Conectaron el alumbrado: las luces se prendieron. Eran asquerosas, intermitentes y naranjas, y en los ojos de los niños encendían ese pseudo sentimiento de ilusión. Cerca del banco había una fuente, yo me levante a beber. El agua salía de mala gana y estaba helada. Se metió dónde se resguardaba Ryu Murakami y las lechugas submarinas sucumbieron al gélido estado.
“Aranofski no sabe dirigir. Quiero decir, tiene muy buena visión de fotografia, y sabe estructurar la historia, pero se queda corto a la hora de contarla”. Después, ella metió la mano en mi bolsillo, sacó el paquete de tabaco y se encendió un pitillo.

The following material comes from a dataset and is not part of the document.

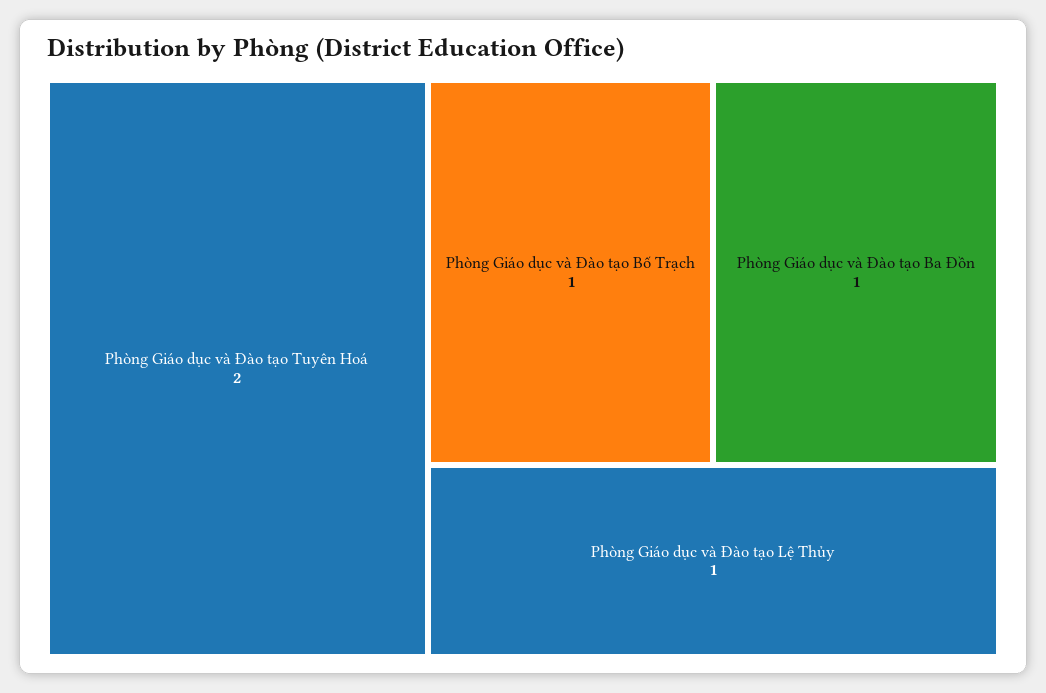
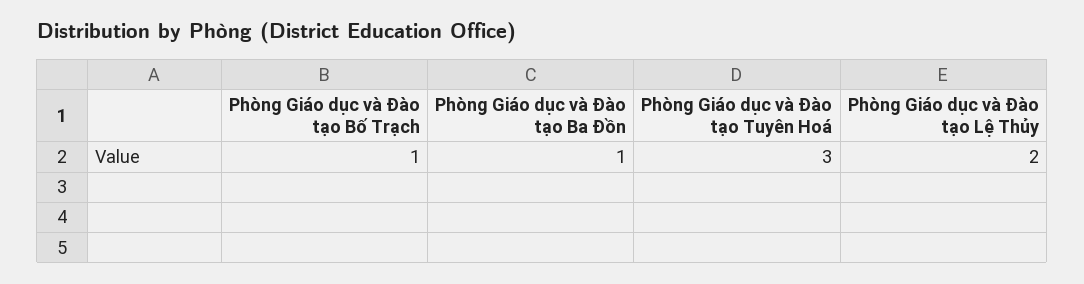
Phòng Giáo dục và Đào tạo Tuyên Hoá: 2 -> 3
Phòng Giáo dục và Đào tạo Lệ Thủy: 1 -> 2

El cálido aroma a nicotina se fue paseando entre su boca y la mía. Nos fumamos las letras del cigarro a partes iguales. Una pelota de ping-pong botó hasta cruzar la calle, el autobús número quince marchaba calle abajo. Los tíos se miraron y sacaron otra pelota, siguieron jugando. La pelota, polizonte ocasional, acompañaba al paso a uno de los pneumáticos traseros, siguiendo su ruta.
Nos levantamos, allí no habia nada que hacer, hacía demasiado frío. “Tengo el culo cuadrado”. Me dio un cachete en las nalgas y volvió a ser redondo. Se holgó un poco la bufanda y dijimos, al unisono en clave de fa: "¡Se acabó el paseo!" y en un momento nos plantamos en casa con nuestras naves espaciales camufladas en botas chirucas.